Many healers, clinicians, and creatives carry a lifelong sense of being "other." Shaped by early rejection, trauma, or simply the feeling of never quite belonging, the outsider experience can feel like a wound. Yet throughout history, it is often the outsiders who become the visionaries, storytellers, cultural bridge-builders, and most intuitive healers.
In this thought-provoking and clinically rich lecture, Patrice Roy invites participants to explore the outsider identity not as a wound to hide, but as a source of wisdom, originality, and profound human connection. Drawing from psychology, creativity research, and trauma theory, she traces the pathways through which early rejection and "not fitting in" become the very forces that fuel imagination, empathy, and deeper clinical insight.
Through compelling research and real-world examples, participants will explore how shame transforms when given creative expression, and how outsider narratives reorganize meaning, regulate emotion, and reconnect individuals to vitality and belonging.
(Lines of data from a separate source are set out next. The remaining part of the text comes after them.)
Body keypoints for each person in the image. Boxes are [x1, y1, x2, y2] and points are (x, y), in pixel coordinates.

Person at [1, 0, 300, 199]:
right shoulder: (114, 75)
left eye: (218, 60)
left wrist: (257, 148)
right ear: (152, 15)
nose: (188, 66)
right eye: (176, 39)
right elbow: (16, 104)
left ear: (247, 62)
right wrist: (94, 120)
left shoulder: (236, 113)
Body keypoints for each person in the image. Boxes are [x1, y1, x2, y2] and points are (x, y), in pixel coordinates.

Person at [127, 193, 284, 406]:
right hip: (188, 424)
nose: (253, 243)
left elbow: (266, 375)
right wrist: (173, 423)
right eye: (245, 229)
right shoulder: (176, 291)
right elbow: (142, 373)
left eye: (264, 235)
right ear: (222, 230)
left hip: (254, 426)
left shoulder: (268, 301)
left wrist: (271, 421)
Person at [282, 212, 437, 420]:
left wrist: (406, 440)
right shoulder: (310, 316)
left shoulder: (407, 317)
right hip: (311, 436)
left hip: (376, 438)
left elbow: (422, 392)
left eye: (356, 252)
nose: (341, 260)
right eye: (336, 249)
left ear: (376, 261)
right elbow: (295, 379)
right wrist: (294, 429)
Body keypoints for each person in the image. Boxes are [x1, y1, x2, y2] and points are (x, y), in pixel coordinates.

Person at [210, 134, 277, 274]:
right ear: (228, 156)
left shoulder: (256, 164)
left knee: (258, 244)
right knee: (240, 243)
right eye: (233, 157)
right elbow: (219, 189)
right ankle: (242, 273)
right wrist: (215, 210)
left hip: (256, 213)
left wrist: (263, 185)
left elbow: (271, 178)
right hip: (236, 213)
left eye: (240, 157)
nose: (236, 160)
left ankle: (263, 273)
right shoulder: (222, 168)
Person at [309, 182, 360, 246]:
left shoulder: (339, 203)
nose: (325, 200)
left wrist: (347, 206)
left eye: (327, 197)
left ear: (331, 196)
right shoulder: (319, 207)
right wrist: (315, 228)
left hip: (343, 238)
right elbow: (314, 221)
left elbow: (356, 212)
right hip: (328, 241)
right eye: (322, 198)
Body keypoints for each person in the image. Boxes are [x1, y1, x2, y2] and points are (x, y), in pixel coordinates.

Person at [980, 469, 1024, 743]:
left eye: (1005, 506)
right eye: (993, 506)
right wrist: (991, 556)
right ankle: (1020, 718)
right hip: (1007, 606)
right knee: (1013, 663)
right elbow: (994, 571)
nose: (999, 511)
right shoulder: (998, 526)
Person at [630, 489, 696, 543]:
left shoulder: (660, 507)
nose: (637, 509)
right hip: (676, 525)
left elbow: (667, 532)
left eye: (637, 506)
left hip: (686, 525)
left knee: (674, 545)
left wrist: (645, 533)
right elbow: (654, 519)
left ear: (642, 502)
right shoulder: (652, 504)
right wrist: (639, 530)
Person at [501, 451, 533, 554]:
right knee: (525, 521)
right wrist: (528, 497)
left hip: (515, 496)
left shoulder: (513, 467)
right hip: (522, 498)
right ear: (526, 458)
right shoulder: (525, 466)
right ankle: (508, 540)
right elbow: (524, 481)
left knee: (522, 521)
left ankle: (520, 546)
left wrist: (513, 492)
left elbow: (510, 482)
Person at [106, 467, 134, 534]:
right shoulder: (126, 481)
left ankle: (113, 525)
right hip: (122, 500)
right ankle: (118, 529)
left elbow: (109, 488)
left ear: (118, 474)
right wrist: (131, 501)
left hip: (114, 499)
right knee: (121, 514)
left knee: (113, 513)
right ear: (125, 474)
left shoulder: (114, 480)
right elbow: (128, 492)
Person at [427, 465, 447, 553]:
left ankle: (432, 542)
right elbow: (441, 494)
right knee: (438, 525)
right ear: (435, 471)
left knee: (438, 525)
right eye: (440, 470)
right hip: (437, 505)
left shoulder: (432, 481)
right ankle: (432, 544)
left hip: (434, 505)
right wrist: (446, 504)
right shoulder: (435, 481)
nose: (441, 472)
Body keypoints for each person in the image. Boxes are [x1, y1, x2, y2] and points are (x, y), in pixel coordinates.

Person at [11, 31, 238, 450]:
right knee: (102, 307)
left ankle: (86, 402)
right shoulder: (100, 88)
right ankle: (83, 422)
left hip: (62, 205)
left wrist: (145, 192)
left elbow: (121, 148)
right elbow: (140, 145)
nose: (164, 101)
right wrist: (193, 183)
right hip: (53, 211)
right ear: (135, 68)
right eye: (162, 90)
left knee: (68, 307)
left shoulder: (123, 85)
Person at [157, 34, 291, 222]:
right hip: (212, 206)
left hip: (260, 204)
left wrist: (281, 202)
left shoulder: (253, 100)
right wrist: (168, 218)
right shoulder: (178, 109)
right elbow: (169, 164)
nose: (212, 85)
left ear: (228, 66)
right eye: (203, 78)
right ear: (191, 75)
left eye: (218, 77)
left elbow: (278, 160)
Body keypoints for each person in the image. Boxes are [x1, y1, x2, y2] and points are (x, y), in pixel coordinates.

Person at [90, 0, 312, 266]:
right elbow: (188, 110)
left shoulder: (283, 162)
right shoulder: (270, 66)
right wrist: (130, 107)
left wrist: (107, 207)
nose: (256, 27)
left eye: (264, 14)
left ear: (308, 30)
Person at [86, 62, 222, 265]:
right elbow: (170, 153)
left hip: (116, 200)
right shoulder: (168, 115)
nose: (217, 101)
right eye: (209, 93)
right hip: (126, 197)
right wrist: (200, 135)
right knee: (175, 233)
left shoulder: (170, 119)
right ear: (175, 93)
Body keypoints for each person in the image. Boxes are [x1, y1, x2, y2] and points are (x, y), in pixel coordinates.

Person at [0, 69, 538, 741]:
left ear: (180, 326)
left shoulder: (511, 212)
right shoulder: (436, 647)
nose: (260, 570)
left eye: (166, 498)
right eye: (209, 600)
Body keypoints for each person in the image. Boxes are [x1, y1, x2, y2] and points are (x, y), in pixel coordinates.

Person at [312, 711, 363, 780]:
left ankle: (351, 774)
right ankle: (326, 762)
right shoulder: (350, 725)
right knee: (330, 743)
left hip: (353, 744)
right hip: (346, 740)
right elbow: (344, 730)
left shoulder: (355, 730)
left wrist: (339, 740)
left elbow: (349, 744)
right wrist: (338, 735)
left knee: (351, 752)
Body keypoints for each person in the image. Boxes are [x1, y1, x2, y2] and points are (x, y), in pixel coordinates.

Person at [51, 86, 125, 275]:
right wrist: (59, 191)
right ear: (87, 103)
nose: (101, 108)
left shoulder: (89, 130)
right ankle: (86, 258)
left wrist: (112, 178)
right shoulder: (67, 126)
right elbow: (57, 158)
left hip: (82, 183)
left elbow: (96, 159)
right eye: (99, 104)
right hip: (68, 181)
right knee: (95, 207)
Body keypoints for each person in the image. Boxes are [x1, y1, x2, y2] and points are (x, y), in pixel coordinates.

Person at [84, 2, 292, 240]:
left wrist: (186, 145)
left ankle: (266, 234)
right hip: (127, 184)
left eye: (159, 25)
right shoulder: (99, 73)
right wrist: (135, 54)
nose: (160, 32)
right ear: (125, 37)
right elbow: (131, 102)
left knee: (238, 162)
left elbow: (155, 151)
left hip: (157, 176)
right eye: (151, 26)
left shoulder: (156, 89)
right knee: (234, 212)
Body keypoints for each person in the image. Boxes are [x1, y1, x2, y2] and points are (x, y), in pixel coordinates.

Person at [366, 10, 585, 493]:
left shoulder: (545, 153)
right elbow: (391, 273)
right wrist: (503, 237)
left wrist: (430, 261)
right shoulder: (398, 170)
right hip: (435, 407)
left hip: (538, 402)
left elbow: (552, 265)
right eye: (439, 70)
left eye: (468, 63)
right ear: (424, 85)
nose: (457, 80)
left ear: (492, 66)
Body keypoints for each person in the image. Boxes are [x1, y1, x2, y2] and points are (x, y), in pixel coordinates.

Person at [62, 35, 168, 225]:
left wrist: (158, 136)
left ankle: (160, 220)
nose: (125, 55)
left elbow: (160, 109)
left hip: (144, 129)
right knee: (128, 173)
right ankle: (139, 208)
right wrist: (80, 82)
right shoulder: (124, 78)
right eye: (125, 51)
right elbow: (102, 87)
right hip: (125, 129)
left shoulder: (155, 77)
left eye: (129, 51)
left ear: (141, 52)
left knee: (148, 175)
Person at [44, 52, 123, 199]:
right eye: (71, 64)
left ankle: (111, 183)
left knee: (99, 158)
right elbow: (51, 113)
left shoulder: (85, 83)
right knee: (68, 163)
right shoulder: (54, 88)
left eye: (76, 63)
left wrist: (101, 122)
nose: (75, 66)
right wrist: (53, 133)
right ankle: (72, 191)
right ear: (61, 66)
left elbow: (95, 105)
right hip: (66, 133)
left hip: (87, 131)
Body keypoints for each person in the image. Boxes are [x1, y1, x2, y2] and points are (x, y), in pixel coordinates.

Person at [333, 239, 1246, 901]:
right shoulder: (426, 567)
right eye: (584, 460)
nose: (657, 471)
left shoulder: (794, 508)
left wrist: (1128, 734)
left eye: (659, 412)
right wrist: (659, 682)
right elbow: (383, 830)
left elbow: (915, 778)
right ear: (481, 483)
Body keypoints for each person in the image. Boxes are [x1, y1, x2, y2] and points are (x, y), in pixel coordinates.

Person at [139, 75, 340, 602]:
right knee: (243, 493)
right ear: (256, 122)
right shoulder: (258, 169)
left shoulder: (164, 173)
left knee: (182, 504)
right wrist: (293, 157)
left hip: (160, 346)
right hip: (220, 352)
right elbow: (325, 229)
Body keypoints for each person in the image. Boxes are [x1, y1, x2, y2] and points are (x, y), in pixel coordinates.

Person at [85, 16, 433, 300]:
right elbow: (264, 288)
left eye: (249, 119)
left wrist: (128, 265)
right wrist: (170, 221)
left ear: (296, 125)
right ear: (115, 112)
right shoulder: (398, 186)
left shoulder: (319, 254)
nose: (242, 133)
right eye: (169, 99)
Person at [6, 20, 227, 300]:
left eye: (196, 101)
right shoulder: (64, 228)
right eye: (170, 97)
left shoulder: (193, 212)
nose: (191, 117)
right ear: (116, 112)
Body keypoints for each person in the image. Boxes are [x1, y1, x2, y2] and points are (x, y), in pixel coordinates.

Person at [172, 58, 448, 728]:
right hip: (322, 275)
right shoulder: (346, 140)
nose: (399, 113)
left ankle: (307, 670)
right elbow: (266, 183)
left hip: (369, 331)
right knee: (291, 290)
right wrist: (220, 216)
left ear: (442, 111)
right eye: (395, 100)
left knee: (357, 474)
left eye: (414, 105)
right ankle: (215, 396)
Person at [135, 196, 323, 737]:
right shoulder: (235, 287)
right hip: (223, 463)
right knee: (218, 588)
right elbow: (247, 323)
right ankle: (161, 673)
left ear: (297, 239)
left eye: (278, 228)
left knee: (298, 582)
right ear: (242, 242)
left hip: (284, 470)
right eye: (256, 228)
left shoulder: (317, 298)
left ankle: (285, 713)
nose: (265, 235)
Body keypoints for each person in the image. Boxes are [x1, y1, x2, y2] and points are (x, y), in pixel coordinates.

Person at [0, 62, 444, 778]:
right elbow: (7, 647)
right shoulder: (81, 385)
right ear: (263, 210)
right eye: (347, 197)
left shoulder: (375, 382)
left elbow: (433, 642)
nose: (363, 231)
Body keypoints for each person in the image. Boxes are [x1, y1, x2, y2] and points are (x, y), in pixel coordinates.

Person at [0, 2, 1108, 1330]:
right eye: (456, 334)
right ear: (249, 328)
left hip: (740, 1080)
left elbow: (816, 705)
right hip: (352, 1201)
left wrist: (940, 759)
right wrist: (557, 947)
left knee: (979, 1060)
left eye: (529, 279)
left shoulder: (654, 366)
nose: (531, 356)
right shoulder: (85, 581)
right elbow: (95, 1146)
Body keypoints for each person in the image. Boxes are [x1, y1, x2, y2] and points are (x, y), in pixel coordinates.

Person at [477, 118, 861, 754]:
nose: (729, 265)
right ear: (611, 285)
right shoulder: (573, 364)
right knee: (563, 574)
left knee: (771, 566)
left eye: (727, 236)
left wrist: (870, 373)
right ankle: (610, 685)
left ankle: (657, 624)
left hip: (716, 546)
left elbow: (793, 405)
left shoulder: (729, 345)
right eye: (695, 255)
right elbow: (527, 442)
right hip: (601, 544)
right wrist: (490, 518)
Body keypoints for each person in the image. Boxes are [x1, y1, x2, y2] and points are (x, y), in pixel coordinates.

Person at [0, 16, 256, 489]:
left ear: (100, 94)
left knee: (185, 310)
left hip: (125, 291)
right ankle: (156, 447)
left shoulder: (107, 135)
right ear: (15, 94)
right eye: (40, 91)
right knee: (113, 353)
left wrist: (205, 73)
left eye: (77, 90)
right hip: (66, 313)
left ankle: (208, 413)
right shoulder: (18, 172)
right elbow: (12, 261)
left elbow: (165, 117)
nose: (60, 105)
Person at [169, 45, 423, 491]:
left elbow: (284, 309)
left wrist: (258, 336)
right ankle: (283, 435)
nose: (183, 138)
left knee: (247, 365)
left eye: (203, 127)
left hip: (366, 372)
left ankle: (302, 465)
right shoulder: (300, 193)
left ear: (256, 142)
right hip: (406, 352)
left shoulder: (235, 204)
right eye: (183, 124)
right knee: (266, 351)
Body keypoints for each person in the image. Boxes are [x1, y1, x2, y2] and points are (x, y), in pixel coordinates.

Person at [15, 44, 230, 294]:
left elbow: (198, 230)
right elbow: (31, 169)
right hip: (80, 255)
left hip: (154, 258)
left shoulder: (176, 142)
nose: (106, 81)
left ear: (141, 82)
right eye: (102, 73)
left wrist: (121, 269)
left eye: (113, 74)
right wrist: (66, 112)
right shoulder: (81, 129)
The lecture examines pathways for healing and reintegration including psychotherapy, somatic work, community-building, and finding a creative tribe that mirrors one's inner landscape.
This session is designed to foster both professional growth and personal healing, offering clinicians practical tools they can integrate directly into practice.
Learning Objectives: At the end of this presentation, participants will be able to:
Describe three psychological mechanisms through which outsider experiences and early rejection shape identity
Identify research-supported healing modalities, including expressive arts, somatic therapies, and psychedelic-assisted interventions, that transform shame-based outsider identities into adaptive strengths.
Apply creative strategies in clinical practice to help clients transform outsider experiences into resilience and insight.
Patrice Roy, PMH-NP, BC, CNS is a board-certified Psychiatric-Mental Health Nurse Practitioner with over 25 years of experience spanning clinical practice, academic teaching, and the emerging frontier of psychedelic-assisted therapy. She brings to her work a rare combination of rigorous clinical training and a deeply human perspective forged at the edges of convention.
Before stepping into clinical practice, Patrice was hauling lobster traps off the coast of Maine, playing banjo and ukulele, and creating encaustic art. These weren't detours from her professional path; they were the foundation of it. Every unconventional experience taught her something essential about resilience, meaning, and the wisdom that comes from standing outside looking in.
That perspective has shaped her clinical career at every turn. At Maine's largest tertiary care hospital, she helped build the Substance Abuse Consultation Service and co-founded the Dana Foundation Addictions Training Project, training healthcare professionals across New England to see patients with addiction through a more compassionate lens. She later joined Mayo Clinic in Arizona before turning her full attention to ketamine and psychedelic-assisted therapy.
Now in private practice in Scottsdale, Patrice offers ketamine-assisted treatment to clients with treatment-resistant depression, chronic PTSD, and anxiety, integrating preparation, real-time support, and structured post-session integration into immersive retreat formats. For over two decades, she has also taught at the University of Southern Maine, Boston College, the University of Vermont, and Drexel University, consistently bringing the same message: the best clinicians aren't the ones who follow the rules perfectly. They're the ones who understand when the rules themselves need to evolve.